To this day, people make me laugh when they ask about my “cell phone.” What is even funnier is that I used to let them think anything rather than explain what the device actually was. “Is that an iPod?” someone would ask. “Yea, uh huh,” I would reply. I just thought it was easier to let them wonder why I was the only kid in school allowed to have a music player than to tell them that I had a medical condition. If I told them that I had diabetes, then they might say “What’s that?” or, even worse, “My grandma has that because she ate too much sugar when she was our age.” It was too much trouble to explain that my type of diabetes is not the same as the diabetes that most grandparents have.
Today, I am happy to educate others about Type 1 and the role the pump plays in my treatment. People are genuinely interested in the capabilities of modern technology and they also know more than I used to give them credit for. Insulin pumps are so common that even airport security guards recognize them, and walking through a metal detector does not require a doctor’s note.
Mentoring other kids at a support group has enabled me to do some major promoting of insulin pumps – so much that sales representatives for pump companies have hired me to work at “vendor nights” where their products are showcased.
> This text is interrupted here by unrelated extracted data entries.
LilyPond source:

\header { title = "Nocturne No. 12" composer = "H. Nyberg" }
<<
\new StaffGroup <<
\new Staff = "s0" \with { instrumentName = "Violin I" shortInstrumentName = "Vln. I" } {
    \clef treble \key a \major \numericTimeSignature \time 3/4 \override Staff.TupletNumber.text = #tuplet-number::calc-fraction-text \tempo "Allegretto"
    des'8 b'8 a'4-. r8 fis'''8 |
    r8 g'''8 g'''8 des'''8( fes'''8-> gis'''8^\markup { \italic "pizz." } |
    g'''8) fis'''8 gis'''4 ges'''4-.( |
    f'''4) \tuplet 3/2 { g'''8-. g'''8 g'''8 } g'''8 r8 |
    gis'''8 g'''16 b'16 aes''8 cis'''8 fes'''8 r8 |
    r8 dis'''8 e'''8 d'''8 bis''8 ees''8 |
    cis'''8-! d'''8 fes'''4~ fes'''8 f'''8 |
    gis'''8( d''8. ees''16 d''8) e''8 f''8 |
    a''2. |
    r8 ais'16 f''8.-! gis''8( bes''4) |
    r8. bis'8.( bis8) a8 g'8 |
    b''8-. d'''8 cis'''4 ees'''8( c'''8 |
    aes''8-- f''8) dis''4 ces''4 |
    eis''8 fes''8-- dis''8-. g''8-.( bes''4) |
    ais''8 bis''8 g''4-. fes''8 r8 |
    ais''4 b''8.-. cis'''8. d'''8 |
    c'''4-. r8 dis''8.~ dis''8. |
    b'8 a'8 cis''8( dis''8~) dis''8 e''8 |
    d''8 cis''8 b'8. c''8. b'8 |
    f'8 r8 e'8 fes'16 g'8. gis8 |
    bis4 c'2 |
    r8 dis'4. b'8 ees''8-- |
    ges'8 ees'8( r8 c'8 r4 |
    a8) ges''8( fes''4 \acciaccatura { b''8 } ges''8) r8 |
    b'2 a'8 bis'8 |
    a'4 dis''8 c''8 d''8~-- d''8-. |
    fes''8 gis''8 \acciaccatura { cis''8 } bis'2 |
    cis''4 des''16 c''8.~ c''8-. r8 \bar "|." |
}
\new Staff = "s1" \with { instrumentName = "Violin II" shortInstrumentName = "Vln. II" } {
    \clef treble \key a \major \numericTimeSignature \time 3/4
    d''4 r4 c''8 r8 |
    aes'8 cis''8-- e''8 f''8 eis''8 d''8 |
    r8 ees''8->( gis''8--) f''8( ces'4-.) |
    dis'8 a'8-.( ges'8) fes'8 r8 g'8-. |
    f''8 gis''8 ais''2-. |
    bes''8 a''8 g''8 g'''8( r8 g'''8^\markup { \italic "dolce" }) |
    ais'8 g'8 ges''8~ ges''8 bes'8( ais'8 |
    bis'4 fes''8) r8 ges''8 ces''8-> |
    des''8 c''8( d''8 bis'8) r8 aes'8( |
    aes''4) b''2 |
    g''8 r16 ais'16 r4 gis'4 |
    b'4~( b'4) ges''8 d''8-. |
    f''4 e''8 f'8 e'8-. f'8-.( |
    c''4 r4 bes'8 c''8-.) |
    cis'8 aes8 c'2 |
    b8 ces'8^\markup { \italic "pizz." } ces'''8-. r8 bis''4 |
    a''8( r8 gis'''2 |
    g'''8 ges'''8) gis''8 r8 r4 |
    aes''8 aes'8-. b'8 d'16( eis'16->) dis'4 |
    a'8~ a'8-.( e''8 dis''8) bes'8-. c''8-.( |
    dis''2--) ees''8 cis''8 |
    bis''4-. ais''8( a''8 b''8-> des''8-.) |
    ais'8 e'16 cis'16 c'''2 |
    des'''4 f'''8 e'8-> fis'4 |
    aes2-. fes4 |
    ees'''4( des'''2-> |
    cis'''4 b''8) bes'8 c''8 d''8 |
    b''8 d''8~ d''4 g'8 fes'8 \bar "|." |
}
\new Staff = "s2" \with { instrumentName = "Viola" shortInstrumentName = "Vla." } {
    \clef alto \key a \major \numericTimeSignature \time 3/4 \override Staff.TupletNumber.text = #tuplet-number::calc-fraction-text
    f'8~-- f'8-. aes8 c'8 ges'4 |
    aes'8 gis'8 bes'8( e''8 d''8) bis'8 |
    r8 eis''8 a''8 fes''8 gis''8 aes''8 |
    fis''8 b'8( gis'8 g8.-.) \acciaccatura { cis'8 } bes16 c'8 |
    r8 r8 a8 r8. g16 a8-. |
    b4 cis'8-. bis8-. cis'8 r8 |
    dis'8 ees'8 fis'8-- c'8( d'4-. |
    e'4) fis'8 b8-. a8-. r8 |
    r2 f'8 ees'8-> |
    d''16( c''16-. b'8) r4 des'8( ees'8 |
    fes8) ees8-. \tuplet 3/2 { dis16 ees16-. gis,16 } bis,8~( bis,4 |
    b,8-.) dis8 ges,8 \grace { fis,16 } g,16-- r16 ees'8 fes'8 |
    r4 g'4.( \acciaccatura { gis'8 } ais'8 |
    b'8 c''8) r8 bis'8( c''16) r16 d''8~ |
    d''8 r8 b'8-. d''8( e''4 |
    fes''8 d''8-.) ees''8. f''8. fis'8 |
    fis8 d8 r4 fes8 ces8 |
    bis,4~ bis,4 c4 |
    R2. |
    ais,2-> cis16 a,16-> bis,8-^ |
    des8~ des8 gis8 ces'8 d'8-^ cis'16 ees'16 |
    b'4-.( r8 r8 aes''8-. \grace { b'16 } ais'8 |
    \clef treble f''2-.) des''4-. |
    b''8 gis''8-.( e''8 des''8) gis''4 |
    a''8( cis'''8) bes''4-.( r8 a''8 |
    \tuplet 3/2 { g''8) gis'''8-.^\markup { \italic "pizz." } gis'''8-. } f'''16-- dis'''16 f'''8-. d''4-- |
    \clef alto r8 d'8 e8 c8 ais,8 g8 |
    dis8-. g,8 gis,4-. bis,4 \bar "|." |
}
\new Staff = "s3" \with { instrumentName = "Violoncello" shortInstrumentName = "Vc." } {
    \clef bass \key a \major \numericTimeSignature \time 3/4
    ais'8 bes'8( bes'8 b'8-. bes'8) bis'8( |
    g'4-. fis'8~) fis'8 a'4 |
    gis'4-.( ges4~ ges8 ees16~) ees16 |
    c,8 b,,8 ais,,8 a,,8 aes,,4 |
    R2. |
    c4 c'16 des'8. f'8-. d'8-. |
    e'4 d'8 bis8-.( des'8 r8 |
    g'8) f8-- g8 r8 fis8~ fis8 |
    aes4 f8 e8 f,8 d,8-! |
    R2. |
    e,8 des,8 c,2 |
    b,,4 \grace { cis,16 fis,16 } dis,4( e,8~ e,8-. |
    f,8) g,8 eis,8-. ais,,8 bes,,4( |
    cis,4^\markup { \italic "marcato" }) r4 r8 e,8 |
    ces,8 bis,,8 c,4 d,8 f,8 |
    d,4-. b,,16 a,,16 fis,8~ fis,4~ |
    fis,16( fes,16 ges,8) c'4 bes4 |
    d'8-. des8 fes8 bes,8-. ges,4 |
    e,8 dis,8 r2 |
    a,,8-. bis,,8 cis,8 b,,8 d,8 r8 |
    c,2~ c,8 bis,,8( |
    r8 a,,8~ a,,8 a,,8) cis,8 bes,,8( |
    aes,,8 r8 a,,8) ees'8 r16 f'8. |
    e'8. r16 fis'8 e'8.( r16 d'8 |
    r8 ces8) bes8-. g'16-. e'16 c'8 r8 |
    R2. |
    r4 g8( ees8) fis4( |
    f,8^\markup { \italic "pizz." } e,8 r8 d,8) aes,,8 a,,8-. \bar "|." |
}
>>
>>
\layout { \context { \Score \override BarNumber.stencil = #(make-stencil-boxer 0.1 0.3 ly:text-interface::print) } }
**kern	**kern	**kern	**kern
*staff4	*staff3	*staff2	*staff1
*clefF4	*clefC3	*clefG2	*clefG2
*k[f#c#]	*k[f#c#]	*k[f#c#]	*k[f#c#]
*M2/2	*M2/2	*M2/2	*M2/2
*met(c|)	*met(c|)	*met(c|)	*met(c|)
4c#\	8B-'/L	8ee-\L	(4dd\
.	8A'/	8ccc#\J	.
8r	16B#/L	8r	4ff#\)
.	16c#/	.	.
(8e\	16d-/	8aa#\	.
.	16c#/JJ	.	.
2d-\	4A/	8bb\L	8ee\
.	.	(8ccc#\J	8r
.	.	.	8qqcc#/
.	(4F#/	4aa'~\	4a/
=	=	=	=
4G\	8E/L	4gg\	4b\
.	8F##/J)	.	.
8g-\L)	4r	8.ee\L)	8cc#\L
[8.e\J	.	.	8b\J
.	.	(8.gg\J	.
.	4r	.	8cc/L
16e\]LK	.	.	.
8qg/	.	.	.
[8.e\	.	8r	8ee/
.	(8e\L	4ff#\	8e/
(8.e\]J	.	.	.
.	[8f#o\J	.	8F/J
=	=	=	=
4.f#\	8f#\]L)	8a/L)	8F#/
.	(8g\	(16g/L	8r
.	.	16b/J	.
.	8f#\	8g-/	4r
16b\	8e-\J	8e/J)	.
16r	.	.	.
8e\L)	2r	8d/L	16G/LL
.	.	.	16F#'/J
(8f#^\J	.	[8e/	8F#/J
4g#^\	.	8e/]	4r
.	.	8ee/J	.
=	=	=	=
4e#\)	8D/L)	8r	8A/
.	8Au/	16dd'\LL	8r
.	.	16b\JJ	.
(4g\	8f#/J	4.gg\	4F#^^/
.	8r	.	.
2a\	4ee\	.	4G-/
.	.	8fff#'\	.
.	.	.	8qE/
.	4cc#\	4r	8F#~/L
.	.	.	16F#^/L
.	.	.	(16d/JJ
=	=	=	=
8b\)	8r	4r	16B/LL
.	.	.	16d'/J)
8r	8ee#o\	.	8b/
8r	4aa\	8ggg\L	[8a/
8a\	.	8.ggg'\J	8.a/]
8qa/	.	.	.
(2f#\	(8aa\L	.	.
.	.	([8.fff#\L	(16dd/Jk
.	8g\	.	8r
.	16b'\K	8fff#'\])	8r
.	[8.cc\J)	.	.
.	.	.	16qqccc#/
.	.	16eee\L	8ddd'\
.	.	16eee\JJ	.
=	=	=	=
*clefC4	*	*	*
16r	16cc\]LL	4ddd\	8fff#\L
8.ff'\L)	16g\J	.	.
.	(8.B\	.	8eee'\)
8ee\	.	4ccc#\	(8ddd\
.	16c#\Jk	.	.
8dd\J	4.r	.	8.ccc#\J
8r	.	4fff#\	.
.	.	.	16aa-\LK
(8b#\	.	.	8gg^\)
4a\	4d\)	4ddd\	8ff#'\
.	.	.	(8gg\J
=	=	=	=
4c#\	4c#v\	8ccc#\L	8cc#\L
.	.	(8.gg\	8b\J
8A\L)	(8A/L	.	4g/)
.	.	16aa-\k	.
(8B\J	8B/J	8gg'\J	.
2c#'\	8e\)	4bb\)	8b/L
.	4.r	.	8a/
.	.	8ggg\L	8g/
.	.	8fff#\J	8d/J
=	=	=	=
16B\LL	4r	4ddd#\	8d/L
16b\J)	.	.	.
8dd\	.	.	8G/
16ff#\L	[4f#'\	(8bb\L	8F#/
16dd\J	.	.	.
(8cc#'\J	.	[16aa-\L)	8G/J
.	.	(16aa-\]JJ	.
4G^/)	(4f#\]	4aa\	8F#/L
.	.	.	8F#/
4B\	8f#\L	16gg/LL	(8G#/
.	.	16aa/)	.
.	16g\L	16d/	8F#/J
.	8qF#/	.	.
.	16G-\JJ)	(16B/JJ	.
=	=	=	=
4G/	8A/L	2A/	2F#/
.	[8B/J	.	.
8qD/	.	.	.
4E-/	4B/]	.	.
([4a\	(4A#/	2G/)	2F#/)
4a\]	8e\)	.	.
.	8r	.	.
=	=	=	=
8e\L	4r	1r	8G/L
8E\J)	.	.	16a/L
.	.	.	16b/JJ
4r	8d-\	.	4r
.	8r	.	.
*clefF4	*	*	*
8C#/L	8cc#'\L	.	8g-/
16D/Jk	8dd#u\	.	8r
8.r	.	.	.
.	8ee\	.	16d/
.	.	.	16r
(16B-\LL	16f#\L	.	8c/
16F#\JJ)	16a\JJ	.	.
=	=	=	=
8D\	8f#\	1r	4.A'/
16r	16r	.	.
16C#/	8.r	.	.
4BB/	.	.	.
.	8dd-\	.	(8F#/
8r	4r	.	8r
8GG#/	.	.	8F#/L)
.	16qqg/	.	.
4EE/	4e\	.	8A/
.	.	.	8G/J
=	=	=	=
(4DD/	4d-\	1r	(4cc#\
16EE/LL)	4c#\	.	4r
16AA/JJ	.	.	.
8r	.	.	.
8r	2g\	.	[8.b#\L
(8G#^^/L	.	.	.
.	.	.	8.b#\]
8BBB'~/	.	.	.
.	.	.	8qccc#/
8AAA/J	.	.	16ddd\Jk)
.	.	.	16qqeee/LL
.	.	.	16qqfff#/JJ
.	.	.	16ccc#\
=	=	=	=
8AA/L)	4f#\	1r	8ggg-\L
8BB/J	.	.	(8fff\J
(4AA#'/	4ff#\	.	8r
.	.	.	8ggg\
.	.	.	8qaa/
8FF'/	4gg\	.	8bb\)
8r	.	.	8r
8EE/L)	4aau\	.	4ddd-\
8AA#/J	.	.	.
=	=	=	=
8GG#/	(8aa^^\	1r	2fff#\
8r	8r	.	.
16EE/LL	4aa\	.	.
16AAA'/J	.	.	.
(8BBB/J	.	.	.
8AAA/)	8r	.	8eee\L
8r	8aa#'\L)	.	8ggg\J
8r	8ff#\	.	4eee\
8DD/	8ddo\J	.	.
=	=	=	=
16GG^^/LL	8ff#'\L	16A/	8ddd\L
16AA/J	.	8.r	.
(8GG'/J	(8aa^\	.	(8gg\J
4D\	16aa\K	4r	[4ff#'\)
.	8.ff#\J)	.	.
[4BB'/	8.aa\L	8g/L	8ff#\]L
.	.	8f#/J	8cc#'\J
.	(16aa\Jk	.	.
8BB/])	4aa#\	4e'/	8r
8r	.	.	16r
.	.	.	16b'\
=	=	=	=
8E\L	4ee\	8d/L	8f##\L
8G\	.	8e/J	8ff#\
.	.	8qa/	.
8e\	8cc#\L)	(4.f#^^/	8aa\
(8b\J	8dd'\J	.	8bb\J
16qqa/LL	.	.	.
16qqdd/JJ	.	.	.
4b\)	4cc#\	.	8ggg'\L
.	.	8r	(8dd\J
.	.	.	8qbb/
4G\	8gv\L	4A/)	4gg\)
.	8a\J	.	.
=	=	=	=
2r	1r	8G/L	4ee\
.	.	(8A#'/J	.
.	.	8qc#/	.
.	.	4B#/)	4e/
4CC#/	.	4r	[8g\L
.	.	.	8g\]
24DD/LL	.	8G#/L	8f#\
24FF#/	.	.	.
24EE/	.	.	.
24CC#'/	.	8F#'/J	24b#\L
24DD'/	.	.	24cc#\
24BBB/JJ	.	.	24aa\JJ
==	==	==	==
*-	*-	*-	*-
I have also been the first to know about cutting edge diabetes technologies – such as the Dexcom Continuous Glucose Monitor, which I now wear and use to manage my blood sugars better.
Recently, I starred in a Discovery Health channel commercial geared toward kids with diabetes. This, in addition to advocating for embryonic stem cell research in front of large audiences, has given me proficiency in public speaking, which is why I joined the forensics team at school. Being hired to write regularly for the Diabeteens website has given me a taste of what it would be like to write professionally. Through my participation in research studies at the National Institutes of Health, I have learned more than I ever wanted to know about the endocrine system.
Because of these experiences, I can say that diabetes has fostered my interests in communications, biomedical ethics and medicine. Diabetes has also influenced my outlook on life. It has forced me to carefully examine the way I treat my body, and so I am more conscious than other teens of proper nutrition and stress management. I even write a “wellness column” in the school newspaper. Getting enough sleep, doing yoga, running, eating lots of fruits and veggies, guzzling water, sipping tea, and nurturing my mind with good books and puzzles is what makes me feel best. Perhaps I am trying to counteract all the harm that comes from constant high blood sugars. Living a “balanced lifestyle” may mean different things to different people, but to me, balance comes in the form of all the above habits, tipping the scale against diabetes.